My shelf didn’t end up being as wide as originally imagined, but I couldn’t find any lumber that was reasonably priced that would work for a 25″ wide board. I stuck with 25″ high, though, because Instax pictures are 2 1/8″ W x 3 5/16″ H and by placing my 0.5″ quarter round every 5″ on the board I’m left with 4.5″ of shelf space.
The back board is part of a 0.75″ x 16″ x 36″ Craft Master’s, pre-cut, stain grade project panel. I’ve used them before on both my bench and my nightstands so I feel like I can vouch for them. They come in tons of sizes and are good quality. I had a helpful hardware store guy cut it from 36″to 25″ H and then took it home and gave it a good all-over sanding.
I also rounded the edges with my sander, and sanded an angle onto the back bottom edge of the board to assist with all the leaning this shelf will do. It would have been super nice to create this angle with a compound miter saw, but since I do not have one nor do I have access to one, I had to improvise.

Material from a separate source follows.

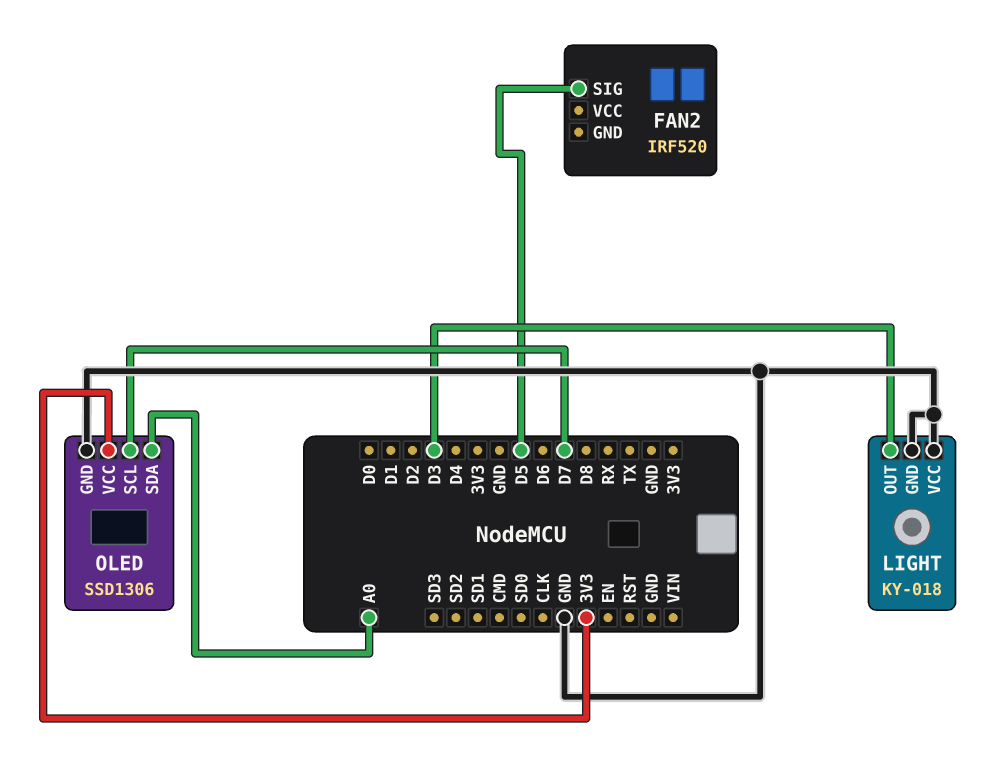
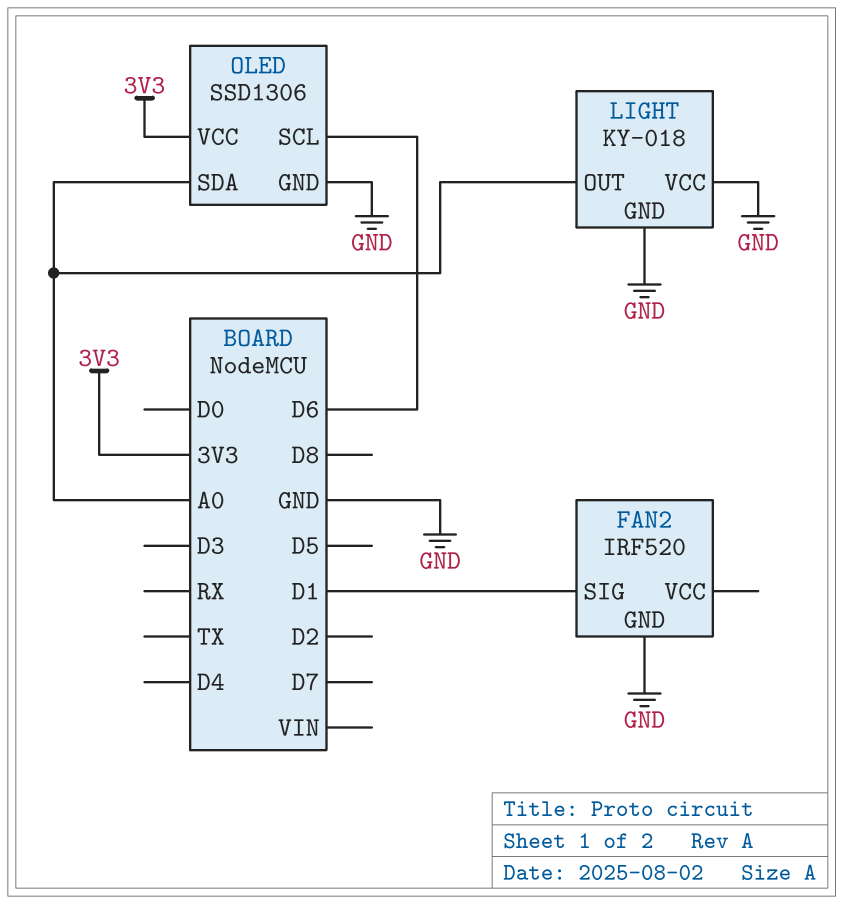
FAN2 pin GND: none -> GND
FAN2 pin SIG: D5 -> D1
LIGHT pin OUT: D3 -> A0
OLED pin SCL: D7 -> D6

I gave the board one last sanding with steel wool (which leaves a velvety soft finish) and then wiped it down with a damp towel. Then I marked where I’d put my ledges – every 5″ from the bottom. The method I used to make sure my ledges were level was to mark little dots on each long side every 5″ inches from the bottom, and then use a yard stick to draw a straight line across, connecting both dots.
I cut my quarter round using this hand saw
After using a reciprocating saw did this
Obligatory Interjection from the Safety Police: Do NOT use a reciprocating saw to cut quarter round. It’s a damn mess. Also, never use a rusty hand saw. For anything. Don’t. Just because I make a bad decision in diy desperation doesn’t mean you should too.
I used Titebond interior grade wood glue to attach the ledges to the board, clamping the sides as I went along.
Titebond dries really quickly, but I left the board clamped overnight to be safe.
The quarter round I bought was the straightest piece I could find, but there was still a bit of bowing so I caulked all of the seams to make everything as smooth as possible.
Then, because the sides of the quarter round were a tad rough, I hit them with the electric sander real quick.
Homestretch – painting! I didn’t prime this time (hey, that’s a rhyme). All of my primer is packed in a box and I didn’t want to buy new, or wash my brush multiple times. And I’m not super upset about the prospect of the wood grain creating a little bit of texture under the paint. Gotta pick your diy battles, friend.
I used a little Valspar sample (Greek Tapenade) laced with a couple of ounces of Floetrol, which reduces brush strokes. In person this color is like a subdued citrine with hints of avocado. So. Much. Color. Love…
The first coat always looks like hell.
But coat number two looked awesome!
It didn’t even need a third coat and because it’s not going to get heavy use, I didn’t feel the need to seal it with anything. How cute did this thing turn out?!
I’ll post a pic of it in my cubicle after I get it in to work tomorrow :).